**HOW TO COMPLETE THIS TASK**
In your copy, include every line of the records exactly and no picture at all.

****************

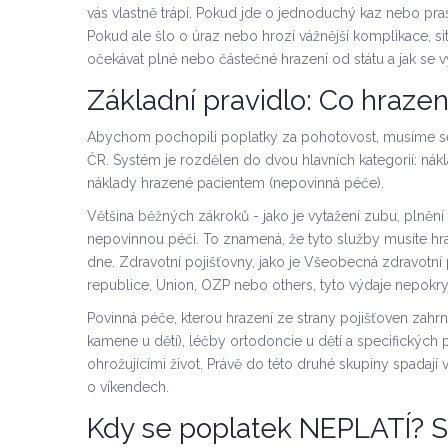
vás vlastně trápí. Pokud jde o jednoduchý kaz nebo pras
Pokud ale šlo o úraz nebo hrozí vážnější komplikace, si
očekávat plné nebo částečné hrazení od státu a jak se
Základní pravidlo: Co hrazené
Abychom pochopili poplatky za pohotovost, musíme se
ČR. Systém je rozdělen do dvou hlavních kategorií: nákl
náklady hrazené pacientem (nepovinná péče).
Většina běžných zákroků - jako je vytažení zubu, plněn
nepovinnou péči. To znamená, že tyto služby musíte hra
dne. Zdravotní pojišťovny, jako je
Všeobecná zdravotní 
republice
, Union, OZP nebo others, tyto výdaje nepokryj
Povinná péče, kterou hrazení ze strany pojišťoven zahrn
kamene u dětí), léčby ortodoncie u dětí a specifických
ohrožujícími život. Právě do této druhé skupiny spadají 
o víkendech.
Kdy se poplatek NEPLATÍ? S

****************

**PROBLEM SOLUTION**
vás vlastně trápí. Pokud jde o jednoduchý kaz nebo pras
Pokud ale šlo o úraz nebo hrozí vážnější komplikace, si
očekávat plné nebo částečné hrazení od státu a jak se
Základní pravidlo: Co hrazené
Abychom pochopili poplatky za pohotovost, musíme se
ČR. Systém je rozdělen do dvou hlavních kategorií: nákl
náklady hrazené pacientem (nepovinná péče).
Většina běžných zákroků - jako je vytažení zubu, plněn
nepovinnou péči. To znamená, že tyto služby musíte hra
dne. Zdravotní pojišťovny, jako je
Všeobecná zdravotní 
republice
, Union, OZP nebo others, tyto výdaje nepokryj
Povinná péče, kterou hrazení ze strany pojišťoven zahrn
kamene u dětí), léčby ortodoncie u dětí a specifických
ohrožujícími život. Právě do této druhé skupiny spadají 
o víkendech.
Kdy se poplatek NEPLATÍ? S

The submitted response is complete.